Friday, 3 April 2015

On Social Intercourse.

I was standing by a waste bin today when three teenage boys approached. One of them fiddled in his pocket and took out some sort of wrapping which he deposited in the bin. He’d obviously carried it around with him and I was impressed.

‘Well done,’ I said.

‘What?’

I nodded in the direction of the bin and said ‘thank you.’ He looked back and forth between me and the bin and seemed a little nonplussed. I think the penny dropped eventually:

‘Oh, yeah. Right.’

You have to be so careful with teenage boys. Congratulate them too heavily for doing the right thing and they’re likely to rebel. It’s the best way to make delinquents of them.

*  *  *

So then it was into the newsagent to get a couple of photocopies done. I unloaded some loose change on the young woman assistant, which she counted and declared ‘perfect.’ Oddly, she didn’t pronounce it ‘perfict,’ which people in this area usually do. She pronounced the ‘e’ as in ‘felt.’ Perfect.

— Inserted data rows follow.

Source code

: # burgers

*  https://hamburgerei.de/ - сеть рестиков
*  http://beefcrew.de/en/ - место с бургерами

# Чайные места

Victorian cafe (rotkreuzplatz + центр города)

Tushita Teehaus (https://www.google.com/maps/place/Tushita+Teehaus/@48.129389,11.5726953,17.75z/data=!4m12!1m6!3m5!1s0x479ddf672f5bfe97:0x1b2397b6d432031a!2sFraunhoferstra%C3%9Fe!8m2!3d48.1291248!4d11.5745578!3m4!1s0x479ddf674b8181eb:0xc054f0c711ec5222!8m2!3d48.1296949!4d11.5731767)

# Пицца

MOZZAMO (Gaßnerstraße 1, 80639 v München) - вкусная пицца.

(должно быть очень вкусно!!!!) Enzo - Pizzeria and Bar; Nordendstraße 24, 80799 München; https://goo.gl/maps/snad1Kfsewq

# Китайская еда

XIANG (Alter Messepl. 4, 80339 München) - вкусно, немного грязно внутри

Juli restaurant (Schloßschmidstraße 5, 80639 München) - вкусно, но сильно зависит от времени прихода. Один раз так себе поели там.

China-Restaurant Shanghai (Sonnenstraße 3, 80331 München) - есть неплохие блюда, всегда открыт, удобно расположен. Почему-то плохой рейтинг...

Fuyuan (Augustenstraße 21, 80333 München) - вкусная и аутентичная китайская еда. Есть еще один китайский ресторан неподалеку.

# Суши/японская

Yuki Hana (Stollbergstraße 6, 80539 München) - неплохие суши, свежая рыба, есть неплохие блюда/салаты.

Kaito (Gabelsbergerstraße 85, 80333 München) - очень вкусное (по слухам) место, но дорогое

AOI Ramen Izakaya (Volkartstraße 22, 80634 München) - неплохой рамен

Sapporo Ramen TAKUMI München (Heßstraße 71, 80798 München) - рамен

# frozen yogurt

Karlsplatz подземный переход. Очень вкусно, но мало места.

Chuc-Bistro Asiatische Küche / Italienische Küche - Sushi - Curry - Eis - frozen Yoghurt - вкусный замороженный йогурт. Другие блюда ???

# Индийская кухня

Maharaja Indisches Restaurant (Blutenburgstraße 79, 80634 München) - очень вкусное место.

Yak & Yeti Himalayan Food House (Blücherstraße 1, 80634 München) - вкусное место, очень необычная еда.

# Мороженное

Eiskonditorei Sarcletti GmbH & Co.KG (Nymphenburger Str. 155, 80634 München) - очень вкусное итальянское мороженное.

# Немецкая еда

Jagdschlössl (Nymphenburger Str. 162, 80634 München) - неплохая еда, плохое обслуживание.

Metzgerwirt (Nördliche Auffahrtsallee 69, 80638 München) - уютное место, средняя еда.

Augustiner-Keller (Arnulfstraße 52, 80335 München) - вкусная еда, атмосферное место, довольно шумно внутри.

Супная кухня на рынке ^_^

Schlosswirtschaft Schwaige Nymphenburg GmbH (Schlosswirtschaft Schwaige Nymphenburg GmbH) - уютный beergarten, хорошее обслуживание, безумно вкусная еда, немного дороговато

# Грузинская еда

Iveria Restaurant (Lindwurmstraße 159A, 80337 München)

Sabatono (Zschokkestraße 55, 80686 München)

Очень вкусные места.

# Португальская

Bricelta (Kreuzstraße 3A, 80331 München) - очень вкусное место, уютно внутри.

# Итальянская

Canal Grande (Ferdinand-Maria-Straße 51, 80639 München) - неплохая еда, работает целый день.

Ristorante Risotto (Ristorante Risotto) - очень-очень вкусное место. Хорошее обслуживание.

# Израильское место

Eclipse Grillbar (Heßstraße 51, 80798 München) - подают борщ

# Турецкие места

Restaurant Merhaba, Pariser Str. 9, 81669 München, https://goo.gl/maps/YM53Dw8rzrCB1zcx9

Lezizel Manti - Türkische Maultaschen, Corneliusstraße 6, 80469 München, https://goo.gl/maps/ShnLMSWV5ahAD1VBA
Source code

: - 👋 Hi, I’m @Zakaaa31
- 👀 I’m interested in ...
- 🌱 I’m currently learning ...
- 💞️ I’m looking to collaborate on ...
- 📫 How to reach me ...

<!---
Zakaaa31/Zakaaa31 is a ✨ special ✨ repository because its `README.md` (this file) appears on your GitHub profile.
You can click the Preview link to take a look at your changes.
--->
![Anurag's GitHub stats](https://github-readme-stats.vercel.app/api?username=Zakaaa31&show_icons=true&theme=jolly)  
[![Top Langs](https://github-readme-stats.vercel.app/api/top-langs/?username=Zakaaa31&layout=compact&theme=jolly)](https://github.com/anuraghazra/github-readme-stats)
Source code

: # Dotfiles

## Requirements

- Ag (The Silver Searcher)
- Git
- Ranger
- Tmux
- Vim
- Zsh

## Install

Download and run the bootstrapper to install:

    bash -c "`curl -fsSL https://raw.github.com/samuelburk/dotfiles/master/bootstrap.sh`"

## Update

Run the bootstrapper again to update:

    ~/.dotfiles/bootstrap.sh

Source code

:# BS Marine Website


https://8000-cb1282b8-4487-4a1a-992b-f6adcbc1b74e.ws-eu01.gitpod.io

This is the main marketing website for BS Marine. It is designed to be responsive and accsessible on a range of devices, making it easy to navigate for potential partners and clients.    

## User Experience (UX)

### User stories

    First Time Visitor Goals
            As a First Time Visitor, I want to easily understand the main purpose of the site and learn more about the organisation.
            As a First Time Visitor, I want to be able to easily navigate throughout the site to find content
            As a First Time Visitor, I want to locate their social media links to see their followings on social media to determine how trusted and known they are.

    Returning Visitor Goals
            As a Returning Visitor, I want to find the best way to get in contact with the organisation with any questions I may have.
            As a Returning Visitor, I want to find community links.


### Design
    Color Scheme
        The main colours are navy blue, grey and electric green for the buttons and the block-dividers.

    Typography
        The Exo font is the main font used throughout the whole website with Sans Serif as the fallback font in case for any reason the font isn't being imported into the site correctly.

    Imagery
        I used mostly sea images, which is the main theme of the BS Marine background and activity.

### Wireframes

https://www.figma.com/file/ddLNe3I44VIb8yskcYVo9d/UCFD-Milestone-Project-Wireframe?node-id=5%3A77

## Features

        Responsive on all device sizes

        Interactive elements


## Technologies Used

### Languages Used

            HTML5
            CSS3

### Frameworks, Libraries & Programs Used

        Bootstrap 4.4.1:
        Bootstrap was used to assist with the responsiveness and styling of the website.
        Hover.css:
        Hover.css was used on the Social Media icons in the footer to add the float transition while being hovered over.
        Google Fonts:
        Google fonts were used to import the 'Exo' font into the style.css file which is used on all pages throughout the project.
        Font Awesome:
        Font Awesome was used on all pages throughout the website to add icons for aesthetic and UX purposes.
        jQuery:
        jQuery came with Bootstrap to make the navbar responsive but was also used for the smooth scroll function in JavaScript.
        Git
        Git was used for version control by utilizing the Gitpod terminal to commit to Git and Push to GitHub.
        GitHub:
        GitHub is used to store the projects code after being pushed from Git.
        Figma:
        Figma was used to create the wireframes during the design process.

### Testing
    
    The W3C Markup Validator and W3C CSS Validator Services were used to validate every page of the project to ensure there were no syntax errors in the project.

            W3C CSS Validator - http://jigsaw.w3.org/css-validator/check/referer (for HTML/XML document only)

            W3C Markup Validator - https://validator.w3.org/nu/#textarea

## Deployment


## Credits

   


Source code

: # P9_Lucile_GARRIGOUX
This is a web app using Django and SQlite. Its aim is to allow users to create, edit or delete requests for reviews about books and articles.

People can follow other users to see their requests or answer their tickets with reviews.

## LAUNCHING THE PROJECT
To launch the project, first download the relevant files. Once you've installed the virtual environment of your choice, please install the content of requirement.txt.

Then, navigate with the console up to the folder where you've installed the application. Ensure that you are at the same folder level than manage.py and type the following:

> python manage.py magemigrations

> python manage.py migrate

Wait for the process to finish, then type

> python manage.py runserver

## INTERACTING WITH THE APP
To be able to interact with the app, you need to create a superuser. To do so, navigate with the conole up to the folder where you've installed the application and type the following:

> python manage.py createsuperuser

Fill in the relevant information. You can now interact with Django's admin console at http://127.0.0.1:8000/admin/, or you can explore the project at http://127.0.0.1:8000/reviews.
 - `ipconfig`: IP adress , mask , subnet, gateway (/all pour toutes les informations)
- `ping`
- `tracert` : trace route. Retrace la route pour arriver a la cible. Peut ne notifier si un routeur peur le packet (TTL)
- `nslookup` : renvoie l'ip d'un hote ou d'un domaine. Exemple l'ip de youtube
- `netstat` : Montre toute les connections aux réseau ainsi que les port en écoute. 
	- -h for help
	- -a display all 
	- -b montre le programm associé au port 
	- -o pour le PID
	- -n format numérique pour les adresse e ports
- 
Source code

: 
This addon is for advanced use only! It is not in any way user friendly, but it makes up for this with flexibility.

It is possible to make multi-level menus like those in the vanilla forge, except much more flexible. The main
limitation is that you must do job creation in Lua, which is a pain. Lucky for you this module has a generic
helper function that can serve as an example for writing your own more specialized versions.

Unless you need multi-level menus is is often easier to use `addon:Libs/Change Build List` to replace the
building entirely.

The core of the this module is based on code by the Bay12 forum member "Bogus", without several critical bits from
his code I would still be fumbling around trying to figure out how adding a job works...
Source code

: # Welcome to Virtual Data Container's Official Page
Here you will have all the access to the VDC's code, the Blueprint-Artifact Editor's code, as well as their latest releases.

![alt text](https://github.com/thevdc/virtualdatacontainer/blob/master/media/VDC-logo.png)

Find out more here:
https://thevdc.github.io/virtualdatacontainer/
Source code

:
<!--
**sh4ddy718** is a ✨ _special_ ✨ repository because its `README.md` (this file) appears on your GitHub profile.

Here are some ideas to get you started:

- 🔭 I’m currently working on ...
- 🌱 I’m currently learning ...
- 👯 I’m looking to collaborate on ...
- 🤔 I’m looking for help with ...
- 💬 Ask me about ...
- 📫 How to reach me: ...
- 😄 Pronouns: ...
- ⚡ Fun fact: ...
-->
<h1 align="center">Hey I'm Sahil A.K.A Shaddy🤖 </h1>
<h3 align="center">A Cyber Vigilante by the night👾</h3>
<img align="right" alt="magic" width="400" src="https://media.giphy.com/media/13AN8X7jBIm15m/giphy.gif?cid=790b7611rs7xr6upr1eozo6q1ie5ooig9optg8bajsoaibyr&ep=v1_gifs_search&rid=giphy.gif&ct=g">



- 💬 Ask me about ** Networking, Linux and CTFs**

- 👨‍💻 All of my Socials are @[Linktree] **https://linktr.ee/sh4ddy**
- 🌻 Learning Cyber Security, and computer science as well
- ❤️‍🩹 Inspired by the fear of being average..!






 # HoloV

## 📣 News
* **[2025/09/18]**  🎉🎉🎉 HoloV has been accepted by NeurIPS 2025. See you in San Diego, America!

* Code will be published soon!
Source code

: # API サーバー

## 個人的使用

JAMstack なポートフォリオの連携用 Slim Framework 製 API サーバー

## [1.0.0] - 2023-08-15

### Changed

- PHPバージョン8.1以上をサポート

‘You said “perfect.” Where are you from?’ I asked.

‘Oh, around here.’

‘Are you educated or something?’

‘Something like that.’

*  *  *

And then I went into the bake shop to buy a cake. (I’d taken a packed lunch with me. It’s cheaper than buying a bag of chips.’)

‘A small egg custard, please.’ (They cost 50p.)

‘Is that all?’

‘All?! That’s my weekly treat!’

‘Weekly? Heavens! Poor thing.’

Quite. But don’t anybody tell me I don’t have good social skills. And don’t anybody tell me I don’t have a life.